Now, with previous books that I've said that didn't sound like they should have but it worked because of the experiences life threw at them too young? Or ones that sounded older, but worked? This isn't an example. Eden does have a story, and yeah, it's a sad one, but she didn't sound sad, at all.  The older voice didn't come off well, and just perceived Eden thinking she was better than the others and a little snobby, it doesn't help that she never really voluntarily interacted with them, either. Also, it might have been a little less weird if she actually had obligations. She lived with an aunt she didn't necessarily like and with friends she wasn't that bothered about.

The romance situation. We have the typical  best-friend-is-a-guy-and-is-secretly-in-love-with-her-but-she-too-dumb-to-notice, or let's call it YA ground hog day. Then there's the almost insta-love, that doesn't turn out to be insta-love, that kind of tortures you the whole book, with no chemistry whatsoever, and eventually when they did kiss...you were so over it, it kind of just faded out.

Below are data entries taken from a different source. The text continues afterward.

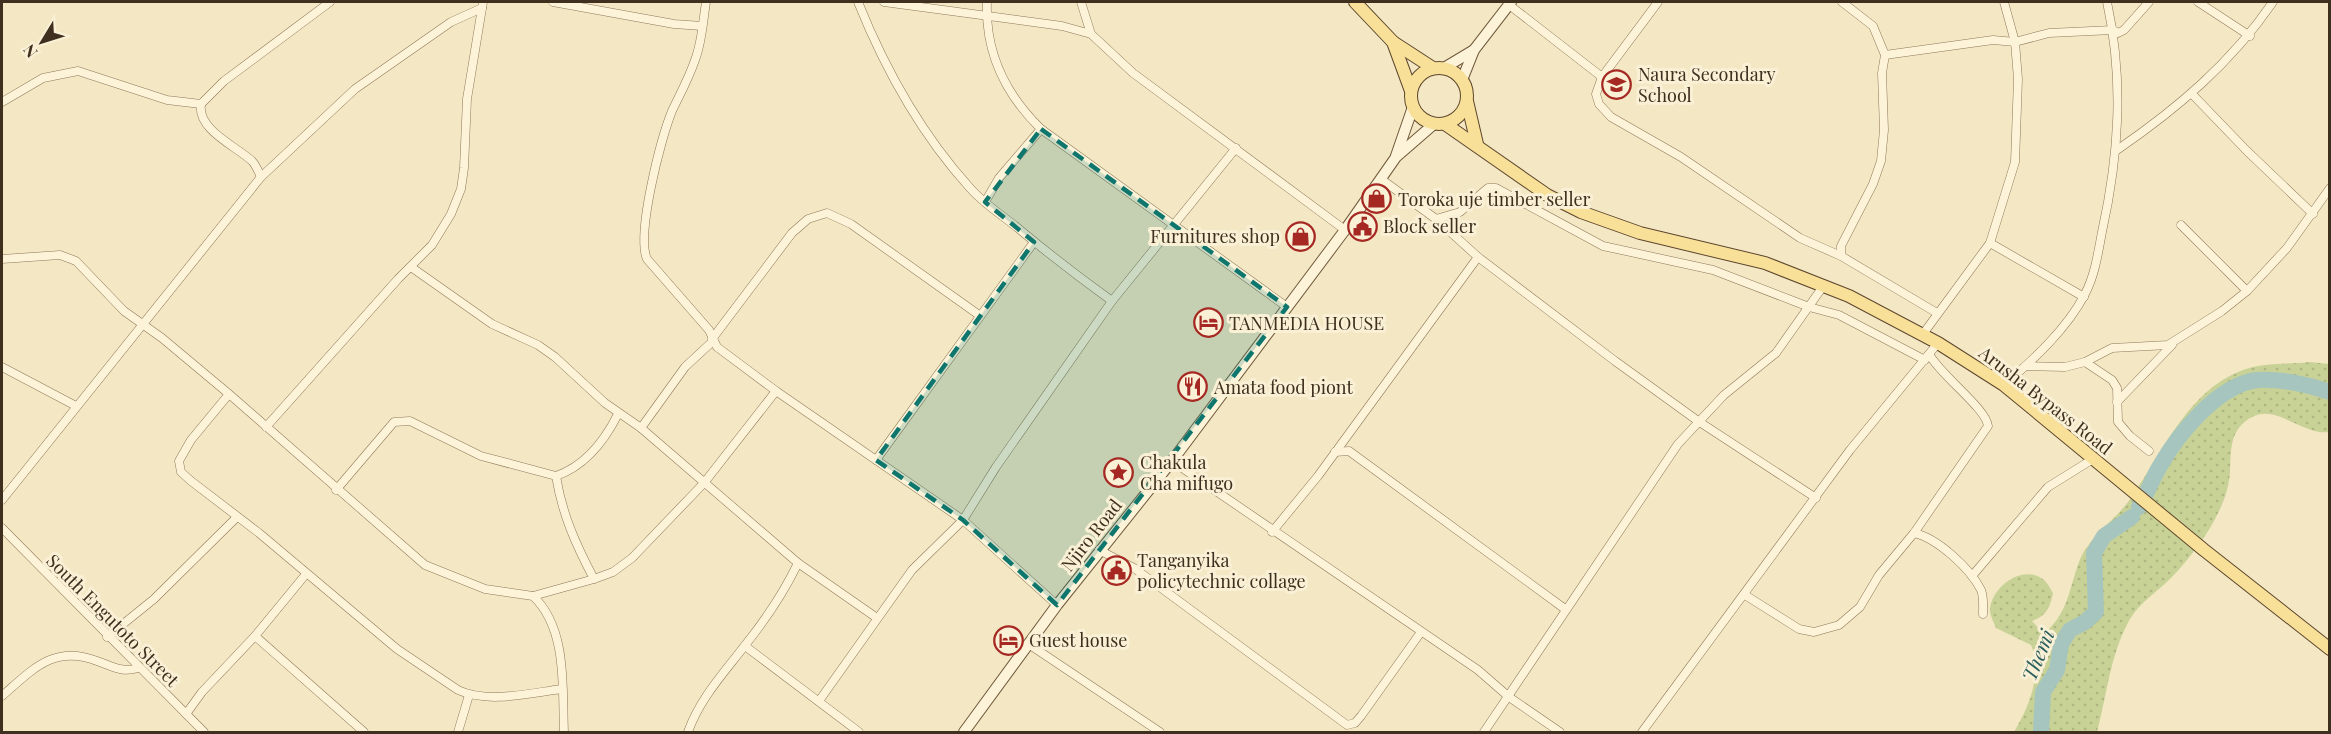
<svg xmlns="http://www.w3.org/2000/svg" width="2331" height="734" font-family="'Playfair Display',serif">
	<defs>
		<pattern id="grass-dots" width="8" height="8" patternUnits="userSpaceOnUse" patternTransform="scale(1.5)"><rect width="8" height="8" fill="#c8d296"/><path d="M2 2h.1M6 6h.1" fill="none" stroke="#adb581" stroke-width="1.8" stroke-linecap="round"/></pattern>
	</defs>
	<rect width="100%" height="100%" fill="#f3e7c4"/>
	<path fill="url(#grass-dots)" d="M2310,362L2329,364V432C2303,436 2277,404 2252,417C2229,429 2231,451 2230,472C2229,486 2225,499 2219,511C2208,535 2189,559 2171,578C2158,591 2139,603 2130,619C2110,654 2107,695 2097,732H2014C2029,707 2043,673 2031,645L1996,628C1994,623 1990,615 1990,610C1991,586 2025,562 2045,581C2048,584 2051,590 2053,593C2050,608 2046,616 2032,621L2044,634C2069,611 2068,592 2079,562C2088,538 2113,522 2128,502C2164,453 2193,373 2265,365C2280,363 2295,364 2310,362Z"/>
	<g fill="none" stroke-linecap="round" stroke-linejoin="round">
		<g stroke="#a6c5be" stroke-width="16">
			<path d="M2139,507C2147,494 2152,479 2160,466C2178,434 2218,385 2257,380C2278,378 2310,385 2330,392"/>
			<polyline points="2041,732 2043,692 2057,670 2061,644 2070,630 2085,622 2096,612 2094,553 2104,536 2132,517"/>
		</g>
		<defs>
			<g id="street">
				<polyline points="553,2 674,24 702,26"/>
				<path d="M706,2C703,21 702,42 695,60C689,78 680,94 672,111C661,138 636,234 647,259L709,330L717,347L776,391L963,520L1057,605"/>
				<path d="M858,2C885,69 921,134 970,188C984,204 1002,215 1019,229C1049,254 1080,278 1112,301"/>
				<polyline points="884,2 1062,26 1091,34 1133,73 1345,230"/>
				<path d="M987,2C985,53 1005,94 1041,129L1287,307"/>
				<polyline points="1081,2 1091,34"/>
				<polyline points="1658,2 1602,77 1596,94 1599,104 1611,117 1681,157 1800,238 1841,256"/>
				<polyline points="1842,2 1873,26 1885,55 1882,73 1884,130 1881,161 1873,184 1841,246 1841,256 1937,313"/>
				<polyline points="2198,2 2250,36"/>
				<polyline points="1508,4 1602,77"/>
				<polyline points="1885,55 1993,40 2015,42 2049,33 2113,30 2118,33 2124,30 2149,2"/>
				<polyline points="2192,94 2247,151 2313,214"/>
				<polyline points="2,102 43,78 78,71 167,100 201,104 224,81 330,2"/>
				<path d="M201,104C197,130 236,146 252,161C256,165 258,171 261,177"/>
				<path d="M2117,150C2178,108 2231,63 2273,2"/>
				<polyline points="1381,179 1436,219 1478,257 1615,361 1698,421 1816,498"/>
				<polyline points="985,202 999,178 1041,129"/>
				<polyline points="1436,219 1460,212 1488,188 1496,188 1603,246 1713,270 1809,307 1839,315 1925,360"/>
				<polyline points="2181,225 2247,291"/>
				<polyline points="1990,243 2084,297"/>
				<path d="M2,259L60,255L76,261L124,311L162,338L229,394L425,565L485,589L533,596C568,629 562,689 564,732"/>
				<polyline points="411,267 492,324 538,345 555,357 605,403 641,428 798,563 877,618"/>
				<polyline points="1923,334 1990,243 2015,162 2018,79 2015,42 2004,2"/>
				<polyline points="712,339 792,233 808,219 827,213 851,224 979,315"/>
				<polyline points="2085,362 2112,380 2117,388 2118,422 2130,436 2149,451"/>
				<polyline points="2026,366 2065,367 2085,362 2112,348 2168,345 2222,311 2247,291 2287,248 2330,188"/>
				<polyline points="2,367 76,406"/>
				<path d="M2004,385C2033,360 2067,329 2085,294C2095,275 2098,253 2102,232C2119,155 2124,80 2107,2"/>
				<path d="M229,394L191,440L179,461L181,472L191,481L259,533L397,649L458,690C488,704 530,693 562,689"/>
				<polyline points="2117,402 2172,345"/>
				<polyline points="266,427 398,279 432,245 451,214 461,189 464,168 467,99 483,2"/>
				<polyline points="641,428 685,367 713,341"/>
				<polyline points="1335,452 1349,451 1565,609"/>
				<polyline points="876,460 1034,242"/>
				<polyline points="1172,461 1478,670 1509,697 1560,732"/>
				<path d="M556,476C562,514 576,545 594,579"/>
				<path d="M336,490L394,422L410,421L481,456L556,476C585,466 605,440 618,414"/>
				<polyline points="2,500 261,177 355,89 451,22 482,8"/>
				<polyline points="2,528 204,732"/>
				<polyline points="1272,532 1318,476 1478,257"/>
				<path d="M1914,533C1937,538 1970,568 1981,590C1984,597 1983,606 1983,614"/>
				<polyline points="1099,550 1134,568 1347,725 1355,723 1361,716 1421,632"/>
				<polyline points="1972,576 2048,487 2093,459"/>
				<path d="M1745,595L1799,629L1814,632L1839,625L1860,607L1879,575L1914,533L1988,426C1986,408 1941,376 1929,354"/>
				<polyline points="533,596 594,579 613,572 632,558 704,483 776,391"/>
				<polyline points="255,636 364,732"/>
				<polyline points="107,637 154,599 237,517"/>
				<polyline points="1030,645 1160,732"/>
				<polyline points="745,646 859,732"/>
				<path d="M2,696C32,670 54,644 97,661C112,666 121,673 138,668"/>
				<polyline points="819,701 912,570 963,520 996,467 1112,301 1236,148"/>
				<polyline points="186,714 202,692 255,636 306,574"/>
				<polyline points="458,732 469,695"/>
				<path d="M688,732C700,698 724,673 746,644C766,619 784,592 798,563"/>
				<polyline points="1484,732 1678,444 1724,395 1776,353 1824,285"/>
				<polyline points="1642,732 1850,450 1938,343"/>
			</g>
			<g id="secondary">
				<polyline points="1444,68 1474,50"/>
				<polyline points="1462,80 1474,50 1511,2"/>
				<polyline points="1396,156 1413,107"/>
				<polyline points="964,732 1057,605 1172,461 1345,230 1396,157 1434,124"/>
			</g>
			<g id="primary">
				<polyline points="1355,2 1393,42 1433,68"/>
				<polyline points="1393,42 1411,91"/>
				<circle cx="1439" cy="96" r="28"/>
				<polyline points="1467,101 1477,144"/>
				<polyline points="1445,124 1547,195 1581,212 1640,233 1765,263 1849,296 1938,343 2004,385 2204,550 2330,649"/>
			</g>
		</defs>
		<use href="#street" stroke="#8f7858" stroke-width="9"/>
		<use href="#secondary" stroke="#71593b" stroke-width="12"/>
		<use href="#primary" stroke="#5d462d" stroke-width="14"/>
		<use href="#street" stroke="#fcf3d9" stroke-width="8"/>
		<use href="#secondary" stroke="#fcf3d9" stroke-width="10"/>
		<use href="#primary" stroke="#f9e099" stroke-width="12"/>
	</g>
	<path fill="#0f766e" fill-opacity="0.2" stroke="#0f766e" stroke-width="4.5" stroke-dasharray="12 8" stroke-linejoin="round" d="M1041,129L1287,307L1057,605L963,520L876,460L1034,242L985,202Z"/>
	<defs>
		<symbol id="school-ring" viewBox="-11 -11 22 22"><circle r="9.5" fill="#f9f0d5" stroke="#a52822" stroke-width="1.5"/><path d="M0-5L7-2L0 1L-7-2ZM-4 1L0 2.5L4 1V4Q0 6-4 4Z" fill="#a52822"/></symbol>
		<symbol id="shop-ring" viewBox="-11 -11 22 22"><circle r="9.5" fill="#f9f0d5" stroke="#a52822" stroke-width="1.5"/><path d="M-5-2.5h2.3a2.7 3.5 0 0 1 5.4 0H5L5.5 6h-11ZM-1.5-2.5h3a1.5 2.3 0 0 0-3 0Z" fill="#a52822"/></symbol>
		<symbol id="civic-ring" viewBox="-11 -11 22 22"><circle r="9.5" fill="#f9f0d5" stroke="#a52822" stroke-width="1.5"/><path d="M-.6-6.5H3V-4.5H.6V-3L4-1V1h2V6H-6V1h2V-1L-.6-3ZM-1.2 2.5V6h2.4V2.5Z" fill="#a52822"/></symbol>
		<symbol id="hotel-ring" viewBox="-11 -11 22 22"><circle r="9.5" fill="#f9f0d5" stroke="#a52822" stroke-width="1.5"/><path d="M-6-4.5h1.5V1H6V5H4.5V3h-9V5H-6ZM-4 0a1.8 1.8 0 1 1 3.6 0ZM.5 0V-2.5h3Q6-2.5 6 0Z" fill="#a52822"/></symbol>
		<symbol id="restaurant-ring" viewBox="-11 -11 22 22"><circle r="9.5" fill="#f9f0d5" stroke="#a52822" stroke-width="1.5"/><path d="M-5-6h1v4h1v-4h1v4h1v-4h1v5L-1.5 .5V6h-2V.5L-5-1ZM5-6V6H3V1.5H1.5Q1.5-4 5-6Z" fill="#a52822"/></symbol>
		<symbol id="sight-ring" viewBox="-11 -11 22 22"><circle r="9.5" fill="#f9f0d5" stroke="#a52822" stroke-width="1.5"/><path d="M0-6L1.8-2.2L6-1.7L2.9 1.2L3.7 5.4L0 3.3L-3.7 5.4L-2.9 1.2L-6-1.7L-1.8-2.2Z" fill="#a52822"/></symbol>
	</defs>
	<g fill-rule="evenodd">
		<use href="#school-ring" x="1600" y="68" width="33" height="33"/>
		<use href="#shop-ring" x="1360" y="182" width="33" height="33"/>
		<use href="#civic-ring" x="1346" y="210" width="33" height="33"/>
		<use href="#shop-ring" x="1284" y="220" width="33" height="33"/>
		<use href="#hotel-ring" x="1192" y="306" width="33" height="33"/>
		<use href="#restaurant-ring" x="1176" y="370" width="33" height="33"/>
		<use href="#sight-ring" x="1102" y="456" width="33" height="33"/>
		<use href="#civic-ring" x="1100" y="554" width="33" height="33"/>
		<use href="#hotel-ring" x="992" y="624" width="33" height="33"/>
	</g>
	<g text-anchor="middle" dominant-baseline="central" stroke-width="6" stroke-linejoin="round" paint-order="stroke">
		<g font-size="18" fill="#3e2f1e" stroke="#f9f0d5" text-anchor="start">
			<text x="1638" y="74">Naura Secondary<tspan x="1638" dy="21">School</tspan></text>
			<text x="1398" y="199">Toroka uje timber seller</text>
			<text x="1383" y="226">Block seller</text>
			<text x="1280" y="236" text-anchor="end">Furnitures shop</text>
			<text x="1229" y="323">TANMEDIA HOUSE</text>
			<text x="1214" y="387">Amata food piont</text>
			<text x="1140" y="462">Chakula<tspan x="1140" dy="21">Cha mifugo</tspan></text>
			<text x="1137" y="560">Tanganyika<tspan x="1137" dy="21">policytechnic collage</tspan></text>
			<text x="1029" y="640">Guest house</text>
		</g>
		<g font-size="18" fill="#3e2f1e" stroke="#f9f0d5">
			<text transform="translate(2046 400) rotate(38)">Arusha Bypass Road</text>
			<text transform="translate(1091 535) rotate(-52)">Njiro Road</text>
			<text transform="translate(113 620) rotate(45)">South Engutoto Street</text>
		</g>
		<g font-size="20" font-style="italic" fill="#2b5f5f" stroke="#f9f0d5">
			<text transform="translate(2037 655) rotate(-68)">Themi</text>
		</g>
	</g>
	<rect width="2331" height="734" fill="none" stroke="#3e2f1e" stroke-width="6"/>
	<g transform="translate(42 42) rotate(232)" stroke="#f9f0d5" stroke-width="4.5" paint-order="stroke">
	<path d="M0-4.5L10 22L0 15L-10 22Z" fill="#3e2f1e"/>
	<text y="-9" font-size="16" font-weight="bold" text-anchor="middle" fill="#3e2f1e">N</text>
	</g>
</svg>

Let's talks about the plot, or therefore lack of one, everything seems a little quick and too coincidental, and then it seemed most of it had gotten forgotten throughout, with just little pieces to keep it together. There were also a lot of filler chapters that really provided nothing and were quite useless. I won't spoil it, since I am trying to post this spoiler free to an extent of what you already know, but it wasn't original, as I said. I've read a few this year that were a lot stronger than After Eden, and when the characters aren't the strongest part of a book, then the plot has to be- or it falls apart. I wouldn't say After Eden fell apart because it  was there, the potential, if the story wasn't focused on the will-they- wont-they between the two main characters. So there was nothing that held me captive. the characters weren't strong. That twist wasn't even a twist, you could see it coming, it wasn't a surprise, it wasn't even not predictable, and that ending...

Ugh, I really dreaded writing this review, because I get so frustrated and I hate writing reviews like this, especially when it's one that you were looking forward to, that sounded right up your alley, but didn't work at all.
After Eden is a fast read with a fast pace and an interesting prose but it lacked plot, character depth, a voice and ultimately, something that was distinctive between its competitors.